Culture of Hoops

Sacramento Kings Comfortably Defeat an Undermanned Chicago Bulls Team

Image courtesy of Nirvan Sorooshian/Baller Mind Frame.

Image courtesy of Nirvan Sorooshian/Baller Mind Frame.

The Chicago Bulls entered Sleep Train Arena to face the Sacramento Kings with the same aesthetic they’ve had for the past two years, one which details expectations of success and wins regardless of what the circumstances may be, paired with the very harsh reality that they are an undermanned team — and may be for a majority of the season.

It’s a season that considers them one of the NBA’s favorites to win it all, despite injury and the unforgiving importance of one or two players’ well being, which has and will decide full months of basketball. The absence of Pau Gasol and Derrick Rose — a site Bulls fans have learned to revere in the worst possible sense of the word — left the team on its heals as an increasingly confident and consistent Sacramento Kings team took advantage of holes in what is a very talented roster. When healthy.

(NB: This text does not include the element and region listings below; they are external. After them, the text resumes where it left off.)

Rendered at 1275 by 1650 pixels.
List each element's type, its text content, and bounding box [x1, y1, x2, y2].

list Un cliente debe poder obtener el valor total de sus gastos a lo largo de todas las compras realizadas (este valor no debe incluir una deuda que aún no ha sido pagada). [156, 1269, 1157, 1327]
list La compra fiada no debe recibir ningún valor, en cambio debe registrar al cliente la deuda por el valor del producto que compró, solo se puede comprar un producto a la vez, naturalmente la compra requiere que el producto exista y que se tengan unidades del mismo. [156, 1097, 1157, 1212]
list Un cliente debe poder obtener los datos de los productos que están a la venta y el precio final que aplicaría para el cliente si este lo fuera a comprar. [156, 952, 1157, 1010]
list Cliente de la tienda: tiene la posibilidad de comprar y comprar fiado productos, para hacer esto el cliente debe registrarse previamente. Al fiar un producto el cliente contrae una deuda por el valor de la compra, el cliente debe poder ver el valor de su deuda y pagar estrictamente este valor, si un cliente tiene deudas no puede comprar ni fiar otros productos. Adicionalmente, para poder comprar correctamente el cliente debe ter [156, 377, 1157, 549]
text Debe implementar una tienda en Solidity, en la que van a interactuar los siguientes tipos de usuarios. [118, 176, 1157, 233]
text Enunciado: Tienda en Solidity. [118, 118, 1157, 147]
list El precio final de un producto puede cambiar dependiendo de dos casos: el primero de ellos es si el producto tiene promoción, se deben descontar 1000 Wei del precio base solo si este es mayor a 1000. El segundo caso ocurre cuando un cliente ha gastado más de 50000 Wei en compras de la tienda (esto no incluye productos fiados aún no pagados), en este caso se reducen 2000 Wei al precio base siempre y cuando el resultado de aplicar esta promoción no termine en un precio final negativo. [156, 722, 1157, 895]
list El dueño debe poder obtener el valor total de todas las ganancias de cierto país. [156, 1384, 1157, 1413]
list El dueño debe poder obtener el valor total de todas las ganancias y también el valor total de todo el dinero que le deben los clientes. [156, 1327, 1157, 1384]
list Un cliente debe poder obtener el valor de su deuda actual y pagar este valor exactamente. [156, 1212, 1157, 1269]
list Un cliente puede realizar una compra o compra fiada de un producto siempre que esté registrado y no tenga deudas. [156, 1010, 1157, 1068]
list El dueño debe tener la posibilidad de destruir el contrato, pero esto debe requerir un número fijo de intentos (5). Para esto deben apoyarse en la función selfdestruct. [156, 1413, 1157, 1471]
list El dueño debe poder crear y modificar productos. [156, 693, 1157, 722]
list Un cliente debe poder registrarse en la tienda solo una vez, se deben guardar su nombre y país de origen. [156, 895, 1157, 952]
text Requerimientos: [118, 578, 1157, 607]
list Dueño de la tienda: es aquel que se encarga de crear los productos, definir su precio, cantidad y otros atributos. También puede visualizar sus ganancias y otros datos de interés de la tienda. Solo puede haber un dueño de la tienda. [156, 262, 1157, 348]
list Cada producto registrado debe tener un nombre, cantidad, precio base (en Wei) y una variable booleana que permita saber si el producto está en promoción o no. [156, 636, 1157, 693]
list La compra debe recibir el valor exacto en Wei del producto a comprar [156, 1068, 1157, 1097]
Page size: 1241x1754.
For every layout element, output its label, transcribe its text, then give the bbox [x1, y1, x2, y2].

“If a guy is injured, he should sit. And if a guy’s hurting, he should play. It’s that simple,” Coach Tom Thibodeau said regarding the absence of Gasol and Rose.

The Bulls have been able to manage with players injured and unable to play, but the matchups created by gaps in Chicago’s talent were too perfectly inviting for Sacramento not to take full advantage of. Still, Joakim Noah is more than capable of making the paint his home defensively, a home which he will defend against the likes of DeMarcus Cousins and any other player willing to take him on at the rim.

The Kings managed to attack the paint, and most other areas of the court, with a series of plays based around setting Cousins in the post and allowing a double team to come. He invited it, as if to prove to the national TV audience that he is more than just a head-case who scores a lot of points, but doesn’t win games or bring positive regard to his teammates. In this case, his ability to overcome any defensive scheme made by Thibodeau. It was embodied when he made a cross-court pass from the low post to Ben McLemore for a wide open three, wich started a 30-point second quarter and put the Bulls on their backs for the rest of the game.

With Rose out as well, Darren Collison was able to have his most impressive performance of the season, one in which he orchestrated Mike Malone’s offense and created everything from three-point shots on the wing, to wide open lay-ins for his big men. He displayed his ability to get his teammates involved early and often, giving both Kirk Hinrich and Aaron Brooks near-impossible assignments through the whole game.

“Collison in two games has had 23 assists and only one turnover,” said Malone after the win. “Darren did a great job of running his team tonight. I think that it starts with him, he’s our point guard, he’s our coach on the floor, and he did a really good job orchestrating the team.”

The combination of supreme floor spacing — an aspect of the game the Kings are notoriously poor in — and aggressive offensive pressure from Cousins in the paint broke the Bulls’ offense. Every player who checked in for the Kings — including Derrick Williams who had 10 big points off the bench — gave Chicago a new problem, a problem with virtually no end, one that had to be addressed with no promise of success.

The Kings managed to outplay one of the league’s premier rosters, one filled with top-tier players whose day-to-day presence will sway based on who feels good enough to play. The Bulls still remain an NBA-best team, but a loss in Sacramento brings up the possibility of new criticisms and concerns regarding the uncertain — and unpromised — success for the 2014-15 season.